Report: Firearm background checks up 17.7% in 2011 - Record number tied to politics, economy

by Chad D. Baus

As regular readers of BuckeyeFirearms.org are aware, National Instant Criminal Background Check System (NICS) firearms sales checks have seen a steady increase for more than a year. The Ohio media are now catching on to this trend as well, thanks to a Dayton Daily News article published on August 17.

From the article:

The record number of firearm background checks performed by the FBI this year signals that gun sales are on the rise in Ohio, an increase that gun-rights advocates and local store owners attribute largely to political and economic fears.

Meanwhile, even though the number of concealed handgun licenses issued to Miami Valley residents fell in 2010, firearm groups said 2009 was a record year and the popularity of carrying continues to trend upward.

During the first seven months of this year, the FBI conducted 247,847 background checks for firearm purchases at gun sellers in the state, up 17.7 percent from the same period in 2010, 9.2 percent from 2009 and 42.4 percent from 2008, according to the National Instant Criminal Background Check System.

Background checks are one of the best measures of gun sales because federally licensed gun-sellers are required to perform them during a sale.
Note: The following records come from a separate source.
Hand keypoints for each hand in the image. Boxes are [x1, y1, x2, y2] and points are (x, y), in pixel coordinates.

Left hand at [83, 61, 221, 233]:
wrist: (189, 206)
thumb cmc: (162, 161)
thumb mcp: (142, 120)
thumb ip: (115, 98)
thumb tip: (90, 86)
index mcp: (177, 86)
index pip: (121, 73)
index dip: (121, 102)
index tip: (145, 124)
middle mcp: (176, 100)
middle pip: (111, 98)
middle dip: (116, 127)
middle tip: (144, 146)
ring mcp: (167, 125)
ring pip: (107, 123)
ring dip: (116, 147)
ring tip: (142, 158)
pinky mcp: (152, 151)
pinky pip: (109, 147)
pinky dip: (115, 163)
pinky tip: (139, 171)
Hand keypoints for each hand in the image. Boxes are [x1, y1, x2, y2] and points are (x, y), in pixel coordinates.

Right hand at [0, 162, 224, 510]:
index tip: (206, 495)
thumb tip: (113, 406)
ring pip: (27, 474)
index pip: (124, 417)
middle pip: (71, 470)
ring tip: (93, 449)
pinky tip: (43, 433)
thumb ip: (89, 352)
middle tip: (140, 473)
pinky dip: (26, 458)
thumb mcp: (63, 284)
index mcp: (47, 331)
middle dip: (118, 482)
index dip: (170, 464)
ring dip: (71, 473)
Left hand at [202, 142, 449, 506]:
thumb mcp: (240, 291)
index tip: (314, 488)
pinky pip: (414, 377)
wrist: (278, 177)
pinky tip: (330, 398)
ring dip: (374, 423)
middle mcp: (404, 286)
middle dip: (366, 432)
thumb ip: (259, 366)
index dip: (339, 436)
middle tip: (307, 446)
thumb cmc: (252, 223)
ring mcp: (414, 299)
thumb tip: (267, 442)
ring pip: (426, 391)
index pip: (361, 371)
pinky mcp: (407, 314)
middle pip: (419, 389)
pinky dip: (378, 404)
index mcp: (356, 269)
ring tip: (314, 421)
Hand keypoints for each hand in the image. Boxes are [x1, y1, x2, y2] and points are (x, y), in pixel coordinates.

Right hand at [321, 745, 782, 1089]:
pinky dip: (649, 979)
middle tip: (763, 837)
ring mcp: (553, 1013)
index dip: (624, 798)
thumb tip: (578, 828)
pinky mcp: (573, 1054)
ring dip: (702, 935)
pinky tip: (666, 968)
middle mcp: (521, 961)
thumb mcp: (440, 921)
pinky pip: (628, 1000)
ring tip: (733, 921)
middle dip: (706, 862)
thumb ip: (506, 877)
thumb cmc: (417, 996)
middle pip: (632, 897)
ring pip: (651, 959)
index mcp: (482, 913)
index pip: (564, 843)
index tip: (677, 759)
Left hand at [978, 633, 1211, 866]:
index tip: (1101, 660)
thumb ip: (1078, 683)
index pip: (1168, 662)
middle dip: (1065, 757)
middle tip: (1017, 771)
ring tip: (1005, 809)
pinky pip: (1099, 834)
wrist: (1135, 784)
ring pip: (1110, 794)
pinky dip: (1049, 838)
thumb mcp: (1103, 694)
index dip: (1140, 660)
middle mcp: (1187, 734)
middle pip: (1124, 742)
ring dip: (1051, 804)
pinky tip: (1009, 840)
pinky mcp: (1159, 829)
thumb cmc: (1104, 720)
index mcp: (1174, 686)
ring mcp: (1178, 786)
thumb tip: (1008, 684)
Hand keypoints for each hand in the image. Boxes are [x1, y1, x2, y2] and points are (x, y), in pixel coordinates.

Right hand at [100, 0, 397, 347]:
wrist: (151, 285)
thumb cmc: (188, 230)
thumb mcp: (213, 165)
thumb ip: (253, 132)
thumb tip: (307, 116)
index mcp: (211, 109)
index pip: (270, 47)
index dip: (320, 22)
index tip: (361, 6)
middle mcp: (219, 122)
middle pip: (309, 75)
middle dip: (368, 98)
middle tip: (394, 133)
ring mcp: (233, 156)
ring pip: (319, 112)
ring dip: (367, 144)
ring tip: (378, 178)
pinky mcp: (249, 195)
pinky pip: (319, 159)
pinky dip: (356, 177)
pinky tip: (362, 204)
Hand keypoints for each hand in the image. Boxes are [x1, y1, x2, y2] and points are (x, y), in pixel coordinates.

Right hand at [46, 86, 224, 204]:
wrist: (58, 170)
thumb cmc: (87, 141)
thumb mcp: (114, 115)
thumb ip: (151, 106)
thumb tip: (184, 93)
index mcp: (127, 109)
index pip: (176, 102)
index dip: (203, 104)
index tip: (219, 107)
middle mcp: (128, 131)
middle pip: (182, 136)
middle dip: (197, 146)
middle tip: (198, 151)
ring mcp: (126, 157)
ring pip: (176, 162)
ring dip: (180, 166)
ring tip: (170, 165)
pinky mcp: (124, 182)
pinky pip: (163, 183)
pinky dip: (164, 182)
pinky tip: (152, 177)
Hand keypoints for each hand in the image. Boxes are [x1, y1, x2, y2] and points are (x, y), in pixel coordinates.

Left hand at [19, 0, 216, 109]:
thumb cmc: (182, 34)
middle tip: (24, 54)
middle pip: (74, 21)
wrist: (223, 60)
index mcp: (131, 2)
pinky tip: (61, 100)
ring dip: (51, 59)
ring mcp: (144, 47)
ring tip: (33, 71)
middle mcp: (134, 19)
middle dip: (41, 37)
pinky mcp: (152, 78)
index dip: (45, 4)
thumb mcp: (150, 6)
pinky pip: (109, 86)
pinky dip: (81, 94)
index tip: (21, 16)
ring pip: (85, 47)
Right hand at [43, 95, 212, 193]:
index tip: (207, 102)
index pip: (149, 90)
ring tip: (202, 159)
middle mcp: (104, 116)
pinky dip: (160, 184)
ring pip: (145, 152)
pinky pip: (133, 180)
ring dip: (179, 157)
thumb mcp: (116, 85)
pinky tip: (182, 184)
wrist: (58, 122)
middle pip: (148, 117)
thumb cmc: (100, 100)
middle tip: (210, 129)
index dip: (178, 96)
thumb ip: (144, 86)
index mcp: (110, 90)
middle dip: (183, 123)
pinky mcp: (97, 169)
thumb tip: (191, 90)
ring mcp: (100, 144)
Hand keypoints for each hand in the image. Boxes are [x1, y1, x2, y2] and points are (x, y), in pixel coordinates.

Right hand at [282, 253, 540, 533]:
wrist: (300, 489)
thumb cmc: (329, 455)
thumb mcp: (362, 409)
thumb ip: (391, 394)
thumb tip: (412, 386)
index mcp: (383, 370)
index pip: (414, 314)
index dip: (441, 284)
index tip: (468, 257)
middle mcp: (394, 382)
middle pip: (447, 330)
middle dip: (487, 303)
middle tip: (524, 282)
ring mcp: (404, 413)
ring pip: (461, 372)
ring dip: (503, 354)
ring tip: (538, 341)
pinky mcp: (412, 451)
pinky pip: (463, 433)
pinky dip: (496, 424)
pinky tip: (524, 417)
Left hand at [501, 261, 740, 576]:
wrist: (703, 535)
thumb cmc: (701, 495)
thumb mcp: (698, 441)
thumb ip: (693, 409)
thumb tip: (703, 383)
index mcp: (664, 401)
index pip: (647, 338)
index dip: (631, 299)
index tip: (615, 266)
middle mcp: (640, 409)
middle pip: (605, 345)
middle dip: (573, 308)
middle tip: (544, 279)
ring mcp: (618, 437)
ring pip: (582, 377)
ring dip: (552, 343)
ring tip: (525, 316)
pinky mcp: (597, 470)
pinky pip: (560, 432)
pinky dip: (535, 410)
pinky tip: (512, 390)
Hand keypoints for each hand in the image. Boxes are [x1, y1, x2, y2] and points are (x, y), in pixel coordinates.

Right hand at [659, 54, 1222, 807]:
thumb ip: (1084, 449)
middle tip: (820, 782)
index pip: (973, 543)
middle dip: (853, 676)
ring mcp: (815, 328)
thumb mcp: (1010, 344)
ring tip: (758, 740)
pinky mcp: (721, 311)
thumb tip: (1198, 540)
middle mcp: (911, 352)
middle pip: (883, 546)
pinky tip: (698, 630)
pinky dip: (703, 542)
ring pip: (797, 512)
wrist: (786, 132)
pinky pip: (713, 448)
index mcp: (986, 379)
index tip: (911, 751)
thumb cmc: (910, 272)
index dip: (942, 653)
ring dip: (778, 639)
Not all checks lead to purchases, but most do.

Andrew M. Molchan, director of the Professional Gun Retailers Association, told the DDN that gun sales have steadily increased nationwide in the last six years following the U.S. Supreme Court overturning gun bans in major cities, such as Chicago and Washington, D.C., on the grounds they violated the Second Amendment.

Nationally, FBI background checks for gun sales increased to 14.4 million in 2010 from 8.5 million in 2003, according to the FBI reporting system.

But Molchan said gun sales have also significantly increased in recent years because of widespread apprehension about issues including the country’s financial and political turmoil.

"Since late 2007, there has been growing apprehension that's still there," he said. "If it's there, firearm sales go up."

Gun-rights advocates said the election of President Barack Obama alarmed a lot of people because they believe the Democratic party is committed to restricting the rights of gun owners.

"If you look at the statistics on background checks, most of the increase started right around the 2008 election," said Ray, the co-owner of Gunsport in Centerville who declined to provide his last name. "It's due to the political environment and what the government might try to do to take their guns away."

The Daily News notes that in November 2008, the month Obama won the presidential election, the FBI performed 53,256 background checks for Ohio gun sellers, almost double the number from November 2007. That month set the record for background checks in the state and the nation.

Jim Irvine, chairman of the Buckeye Firearms Association, said Obama's hostility toward gun rights has helped boost sales, but the country's economic troubles also have many people worried that violence similar to the riots in England could erupt stateside.

"Unemployment is very high, underemployment is very high, job stagnation and salaries are issues, and you look around the world — Greece, Italy and England for the last couple of weeks — there is always turmoil going on, and there is a growing feeling that we are going to have civil unrest in this country," Irvine said. "People want to be prepared."

The Ohio News Network is also covering the report:

"Whenever the political climate and the economic climate become concerning to individuals, generally that's going to up your firearms sales and your ammunition sales," said Linda Walker with the Buckeye Fireams Association.

Walker said that she's been packing heat since Ohio's concealed carry law went into effect in 2004.

"We have several guns because you can never have enough," Walker said.

Walker said that it's her constitutional right and if things go awry in our country and gun rights are restricted, ammunition will be worth its weight in gold.

However, the Ohio Coalition Against Gun Violence is firing back. They said that some people are encouraging civil unrest and encouraging people to buy and carry firearms.

"I think it is a mistake to talk about guns and their popularity without talk about the people that lost their lives to gun violence," said Executive Director Toby Hoover.
Walker said that working as a realtor with high unemployment and hard times, she feels safer being armed when she encounters the unknown every day.

"I can't carry a policeman around with me and my husband can't be with me all of the time to protect me," Walker said. "So it's up to me to be prepared if and when I become a victim."

The Associated Press has also picked up on this report, which will subsequently appear in dozens of news outlets across the Buckeye State and beyond.

Chad D. Baus is the Buckeye Firearms Association Vice Chairman.